#### ABOUT THIS TASK
Filter the listing below, keeping only the lines with the word "every".

#### SUPPLIED RECORDS
= = = =
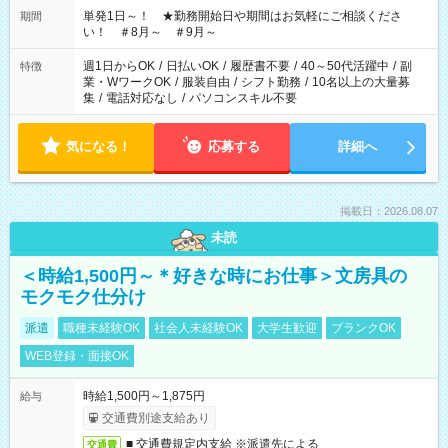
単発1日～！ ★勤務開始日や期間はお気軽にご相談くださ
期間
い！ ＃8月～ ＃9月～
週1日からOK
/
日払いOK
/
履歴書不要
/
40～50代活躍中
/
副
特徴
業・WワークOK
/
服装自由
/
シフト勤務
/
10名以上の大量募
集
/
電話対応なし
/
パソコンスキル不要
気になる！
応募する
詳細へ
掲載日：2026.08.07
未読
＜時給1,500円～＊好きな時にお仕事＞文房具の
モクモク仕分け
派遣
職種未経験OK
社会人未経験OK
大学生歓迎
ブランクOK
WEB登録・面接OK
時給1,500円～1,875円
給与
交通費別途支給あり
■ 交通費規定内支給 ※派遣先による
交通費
= = = =
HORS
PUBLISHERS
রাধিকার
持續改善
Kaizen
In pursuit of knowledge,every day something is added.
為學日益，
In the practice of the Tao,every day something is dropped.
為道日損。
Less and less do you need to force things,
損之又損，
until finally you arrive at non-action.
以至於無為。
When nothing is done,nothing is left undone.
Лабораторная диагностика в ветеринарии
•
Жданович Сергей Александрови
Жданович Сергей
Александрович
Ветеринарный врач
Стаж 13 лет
= = = =
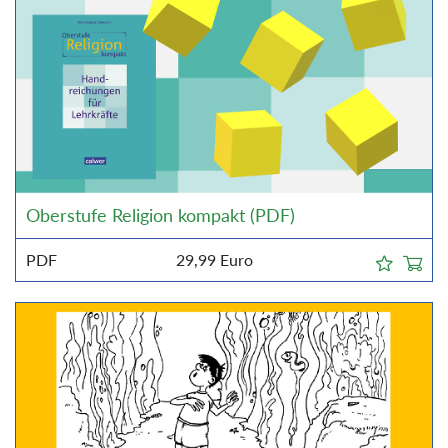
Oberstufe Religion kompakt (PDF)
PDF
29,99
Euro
= = = =
#### YOUR RESPONSE
In pursuit of knowledge,every day something is added.
In the practice of the Tao,every day something is dropped.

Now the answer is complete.